Overwhelmed by unreturned texts, unopened mail, and other tiny tasks? “The one-minute rule says that anything I can do in less than a minute, I should do without delay,” Rubin says. “So I don’t postpone hanging up my coat, printing out a document and filing it, glancing over a letter and throwing it away. What this does is it gets rid of that scum on the surface of life.”
4. SET AN ALARM—AND NOT JUST FOR WAKING UP.
Since sleep and mood are linked, Rubin says folks who struggle with turning out the light may benefit from a bedtime alarm. “For many people, an alarm really helps; they just need that trigger,” she says. “Although I’ve heard of people who use an app where it chimes every once in a while to remind you to be mindful. Nothing would drive me crazier than a random chime going off on my phone! But whatever works for you.”
5. DON'T LIKE A BOOK? STOP READING IT.
“I mean, I don’t watch a TV show if I don’t like it,” Rubin says. So why not apply the same logic to books? “I used to have this feeling that a ‘real reader’ would finish a book if [she] started it. … Now I just have so much more time to read the books that I like, and I like everything that I read.”
6. TAKE ONE THING WITH YOU.
This one may be especially helpful for parents: When leaving a room, pick up as you go, one thing at a time. “When you really make that effort just to say, ‘I’m just gonna take one cup as close as I can get it (to the kitchen) without going out of my way,’ without having to dedicate a lot of time and energy to it, you keep that clutter more in control.”
7. LISTEN TO AN UPBEAT SONG.
“It’s familiar, but it actually really does work,” Rubin says. “It’s a very easy way to change your mood.”
8. JUMP UP AND DOWN.
Rubin also swears by this simple energy-booster, especially when you may only have a few seconds to spare.
9. KISS SOMEONE YOU LOVE.
“Ancient philosophers and contemporary scientists would agree that relationships are a key—maybe the key—to happiness,” Rubin says. “So anytime you do something that broadens your relationships or deepens your relationship, it’s gonna make you happier.” For example, she notes, “I kiss my husband in the morning, and I kiss him at night—and I make a point to do it.”
10. MAKE SOME "BRIGHT-LINE RULES."
Rubin draws a direct connection between habits and happiness, and she also notes that hard rules can spare one the agony of decision-making.
“My sister doesn’t eat any kind of junk food at work.
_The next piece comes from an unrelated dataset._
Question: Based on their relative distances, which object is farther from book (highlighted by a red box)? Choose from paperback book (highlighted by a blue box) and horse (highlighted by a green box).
I gave up sugar altogether,” she says. “Sometimes bright-line rules are easier, because they kind of get you out of a debate with yourself, which is very exhausting and often futile.”
She adds, “You don’t have to decide whether or not to eat dessert, you don’t have to decide whether or not to go to the gym. You’ve already decided, and so it’s on automatic.”